Helen Mirren makes a regular pilgrimage to the South of France for the Cannes Film Festival with both her own films and L’Oréal Paris. She’s attended around 10 times — though she can’t be precise — and revels in the surrealism of it all: a convention town with one of the most beautiful backdrops in the world, standing on her hotel balcony getting paparazzied while looking down at women in fantastic gowns “looking like a flock of beautiful birds.”
“It’s that juxtaposition of working town, the beach, the weather, the Mediterranean, and then this crazy, mad parade of beauty,” she says. “In the middle of that is a very serious festival with serious art film. It’s a sort of wonderful, strange cocktail.”
L’Oréal’s Lights on Women’s Worth Award, which supports emerging female filmmakers, holds special meaning for Mirren. When she first started in the business, she was often one of only two women on set along with the “script girl.”
Now she sees progress and women supporting women. “For me, it’s not just the directors,” she says. “It’s the camera people, the sound people [and] all of those other roles that are available in the making of a movie. Whenever you have a female director, you have many more women on the set in general. They deliberately go out and find women to fulfill those roles.”
She calls the award “invaluable” for young female directors. “It’s the key that can open the door. It’s so hard to get a film financed. If you can go with that little star on your shoulder, it’s enormously helpful,” she says.
“I’m very proud of L’Oréal Paris for those kinds of initiatives,” she adds. “As well as making a fortune selling us lipstick, they conscientiously support women.”
Mirren has long spoken out about age representation on screen. “There will always be a desire to see youth and beauty on the screen. I mean, I feel the same, quite honestly,” she says. “But I think it’s the broadening of the stories that we tell. Casting then follows. People are living longer, and as people live longer, they have stories to tell. Between 50 and 100 years old, there are obviously roles for men and women.”
She doesn’t wish to be younger for vanity’s sake, only to see more of the changes she’s long hoped for. “The one reason I do wish I was younger is I would like to live longer to see, because I’ve waited 50 years for the changes to happen that I thought should happen when I was 16 or 17 years old.”
Still, she remains wary of the backsliding of women’s rights. “My great fear is that with the overturning of Roe vs. Wade and what’s happening in America in general, you realize that lurking in the back is always this need, this desire to repress women,” she says. “You think of the way women were treated under Stalin, under Hitler. It was ‘get back there, have babies, and shut up.’ Be pretty, be sexy, have babies, and then shut up about everything else.
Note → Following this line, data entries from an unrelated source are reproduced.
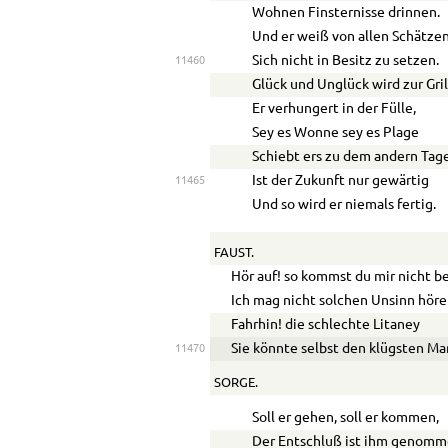
Wohnen Finsternisse drinnen.
Und er weiß von allen Schätze
Sich nicht in Besitz zu setzen.
11460
Glück und Unglück wird zur Gril
Er verhungert in der Fülle,
Sey es Wonne sey es Plage
Schiebt ers zu dem andern Tage
Ist der Zukunft nur gewärtig
11465
Und so wird er niemals fertig.
FAUST.
Hör auf! so kommst du mir nicht b
Ich mag nicht solchen Unsinn höre
Fahrhin! die schlechte Litaney
Sie könnte selbst den klügsten M
11470
SORGE.
Soll er gehen, soll er kommen,
Der Entschluß ist ihm genomm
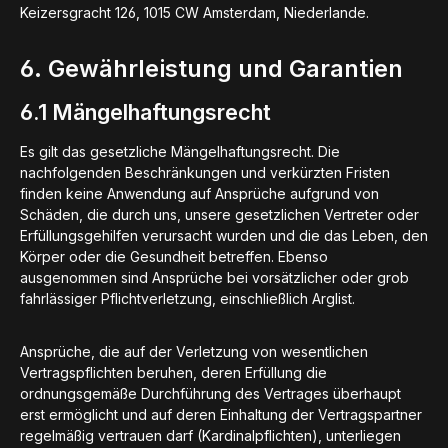
Keizersgracht 126, 1015 CW Amsterdam, Niederlande.
6. Gewährleistung und Garantien
6.1 Mängelhaftungsrecht
Es gilt das gesetzliche Mängelhaftungsrecht. Die
nachfolgenden Beschränkungen und verkürzten Fristen
finden keine Anwendung auf Ansprüche aufgrund von
Schäden, die durch uns, unsere gesetzlichen Vertreter oder
Erfüllungsgehilfen verursacht wurden und die das Leben, den
Körper oder die Gesundheit betreffen. Ebenso
ausgenommen sind Ansprüche bei vorsätzlicher oder grob
fahrlässiger Pflichtverletzung, einschließlich Arglist.
Ansprüche, die auf der Verletzung von wesentlichen
Vertragspflichten beruhen, deren Erfüllung die
ordnungsgemäße Durchführung des Vertrages überhaupt
erst ermöglicht und auf deren Einhaltung der Vertragspartner
regelmäßig vertrauen darf (Kardinalpflichten), unterliegen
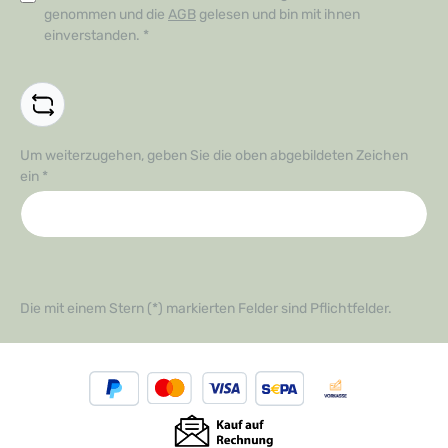
genommen und die
AGB
gelesen und bin mit ihnen
einverstanden.
*
Um weiterzugehen, geben Sie die oben abgebildeten Zeichen
ein
*
Die mit einem Stern (*) markierten Felder sind Pflichtfelder.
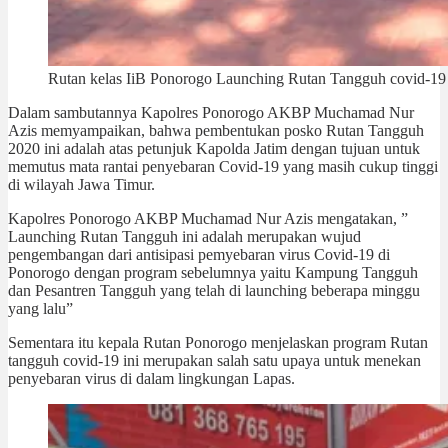
Rutan kelas IiB Ponorogo Launching Rutan Tangguh covid-19
Dalam sambutannya Kapolres Ponorogo AKBP Muchamad Nur
Azis memyampaikan, bahwa pembentukan posko Rutan Tangguh
2020 ini adalah atas petunjuk Kapolda Jatim dengan tujuan untuk
memutus mata rantai penyebaran Covid-19 yang masih cukup tinggi
di wilayah Jawa Timur.
Kapolres Ponorogo AKBP Muchamad Nur Azis mengatakan, ”
Launching Rutan Tangguh ini adalah merupakan wujud
pengembangan dari antisipasi pemyebaran virus Covid-19 di
Ponorogo dengan program sebelumnya yaitu Kampung Tangguh
dan Pesantren Tangguh yang telah di launching beberapa minggu
yang lalu”
Sementara itu kepala Rutan Ponorogo menjelaskan program Rutan
tangguh covid-19 ini merupakan salah satu upaya untuk menekan
penyebaran virus di dalam lingkungan Lapas.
“I keep thinking it can’t take over, because women have come so far,” she says, though she notes that women are often still sidelined in political spaces.
“For all of my life, up to like 20 years ago, if I went to the movies, I only ever saw a vision of the world and culture and human relationships and stories and romance and adventure that was seen through a man’s eyes,” she says. “Now we’re seeing women’s view of the world about us. I think it’s really surprising a lot of people. I think they thought women would just make movies about romance and dogs or something.
“They are doing amazing, challenging, difficult, shocking stuff,” she says. “It’s great.”
Mirren also highlights the overdue conversation around menopause. “It’s amazing. Just in the last three years, suddenly it was like, ‘Oh my god, there’s such a thing as the menopause,’ and every woman goes through it,” she says. “It doesn’t happen when she’s 80. It happens when she’s 40, and so half of her life is going to be post-menopause. Why is nobody mentioning this?”
She adds that she hopes beauty brands will create products specifically for menopausal women who still want to look and feel great.
After filming several projects back-to-back, including “The Thursday Murder Club,” “1923,” “Mob Land,” and the forthcoming “Switzerland,” based on the life of author Patricia Highsmith, Mirren says she’s planning a break.
It will be a “big reset,” she says, including a return to her signature cropped hairstyle after growing it out during the pandemic. But it might not be for long.
“I work because I know if I don’t work, I’m intrinsically very lazy,” she says.